Abstract

The concept of using natural gas as an energy source has increased to such an extent that there has been a notable worldwide increase in its usage. Supplying this growing demand has been an industry challenge. To this end, many operators have implemented the use of large-bore, high-rate gas wells for effective development of gas fields. One of the key components in this type of completion is the subsurface safety valve (SSSV) because of its primary role of containing the hydrocarbon in the event a well loss should occur. The SSSV is critical to the protection of the lives, assets, as well as the environment in the surrounding vicinity.

During normal operations or after a well shut-in event, pressure must be equalized across the SSSV closure device, typically with a flapper, to reopen the valve. Because of the relatively high volumes of gas carried in the production tubing of a large-bore completion, non-self-equalizing SSSVs have been the product of choice. Traditional wisdom was that passing the large volume of gas through a self-equalizing feature would be detrimental to valve long-term reliability.

The use of a non-self-equalizing SSSV requires the capability to supply tubing pressure above the SSSV closure device, which may not be operationally efficient or economical. Conversely, if a self-equalizing-type SSSV could be installed in large-bore gas completions, there would be significant benefits, which include:

  • Reduction in capital expenditure for surface pressure equipment

  • Operational simplicity

  • HSE benefits

This paper will discuss the collaboration between a Middle East operator and the SSSV supplier to qualify a large-bore subsurface safety valve with a self-equalizing feature for use in high-rate gas-well applications. It will also review field implementation and resulting benefits with the use of these valves.

Introduction

The world economy is becoming increasingly reliant on natural gas as a vital component of the energy supply equation. In 2000, global natural gas consumption was 88 trillion ft3. Usage is predicted to exceed 125 trillion ft3 by 2015, which is an overall increase of 42%. From an oil-and-gas industry perspective, this growing demand places a premium on efficient natural gas extraction. To meet this challenge, the use of large-bore completion architecture in prolific gas reservoir applications is being employed to effectively exploit a reservoir's potential. To protect the people, environment, and investments in these developments, a tubing retrievable safety valve (TRSV) is placed in the production tubing to automatically shut in the well below the surface in the event that well control is lost.
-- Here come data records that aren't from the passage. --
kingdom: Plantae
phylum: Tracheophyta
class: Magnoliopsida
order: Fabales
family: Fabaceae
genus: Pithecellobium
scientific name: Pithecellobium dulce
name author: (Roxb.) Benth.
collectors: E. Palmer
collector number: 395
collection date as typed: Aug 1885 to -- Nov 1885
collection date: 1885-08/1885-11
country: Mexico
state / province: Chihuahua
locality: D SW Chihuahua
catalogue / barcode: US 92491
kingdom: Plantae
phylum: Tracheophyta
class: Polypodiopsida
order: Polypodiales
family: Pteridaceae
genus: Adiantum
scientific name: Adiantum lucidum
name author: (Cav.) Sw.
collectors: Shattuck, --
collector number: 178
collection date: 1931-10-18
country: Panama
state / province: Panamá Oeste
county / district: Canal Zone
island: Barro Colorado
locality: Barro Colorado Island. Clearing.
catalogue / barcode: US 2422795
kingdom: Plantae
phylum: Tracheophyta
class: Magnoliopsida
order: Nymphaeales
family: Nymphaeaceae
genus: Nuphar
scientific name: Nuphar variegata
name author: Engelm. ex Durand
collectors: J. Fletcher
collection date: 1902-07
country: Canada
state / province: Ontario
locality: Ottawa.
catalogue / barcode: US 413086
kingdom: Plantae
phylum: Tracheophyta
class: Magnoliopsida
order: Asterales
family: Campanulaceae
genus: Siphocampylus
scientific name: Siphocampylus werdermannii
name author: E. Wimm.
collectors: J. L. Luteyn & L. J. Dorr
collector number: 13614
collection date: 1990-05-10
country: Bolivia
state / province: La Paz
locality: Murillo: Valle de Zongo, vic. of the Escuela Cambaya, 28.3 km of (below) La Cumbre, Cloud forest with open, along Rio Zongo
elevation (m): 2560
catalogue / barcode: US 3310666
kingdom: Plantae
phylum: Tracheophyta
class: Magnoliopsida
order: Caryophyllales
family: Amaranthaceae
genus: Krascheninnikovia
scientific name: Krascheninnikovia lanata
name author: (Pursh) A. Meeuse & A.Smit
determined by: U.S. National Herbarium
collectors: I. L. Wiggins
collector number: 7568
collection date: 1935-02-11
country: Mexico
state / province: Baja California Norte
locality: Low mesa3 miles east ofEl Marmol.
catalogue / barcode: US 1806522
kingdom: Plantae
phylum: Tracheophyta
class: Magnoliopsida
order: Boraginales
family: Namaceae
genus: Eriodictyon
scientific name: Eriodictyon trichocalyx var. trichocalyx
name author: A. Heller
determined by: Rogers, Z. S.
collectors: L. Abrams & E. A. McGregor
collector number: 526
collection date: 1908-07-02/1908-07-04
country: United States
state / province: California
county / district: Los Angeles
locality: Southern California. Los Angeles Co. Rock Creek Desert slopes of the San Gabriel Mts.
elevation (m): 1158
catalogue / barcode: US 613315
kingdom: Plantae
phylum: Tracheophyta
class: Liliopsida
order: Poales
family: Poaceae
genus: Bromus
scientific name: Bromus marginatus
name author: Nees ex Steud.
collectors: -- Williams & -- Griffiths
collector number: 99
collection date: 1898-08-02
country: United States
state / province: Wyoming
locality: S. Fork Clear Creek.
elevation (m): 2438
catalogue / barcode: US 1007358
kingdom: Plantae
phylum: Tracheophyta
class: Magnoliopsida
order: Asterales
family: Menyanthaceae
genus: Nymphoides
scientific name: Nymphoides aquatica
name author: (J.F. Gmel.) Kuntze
For these high-rate, large-bore wells, conventional wisdom suggested the use of a TRSV with no built-in feature for equalizing shut-in pressure across the closure device when the tool was to be reopened. This paper will highlight the efforts of a safety-valve manufacturer and Middle East operator in the qualification and installation of large-bore safety valves containing a self-equalizing feature in high-rate,

large-bore natural gas wells.

Self-equalizing features in TRSVs have been available for many years. With improvements in technology and the inherent reliability of these devices, the percentage of TRSVs employing an equalizing feature has steadily increased to where over 95% of TRSVs installed in general completions with 4½-in. production tubing size or less use this feature. The selfequalizing feature is much less often employed in deepwater offshore and large-bore, high-rate gas applications.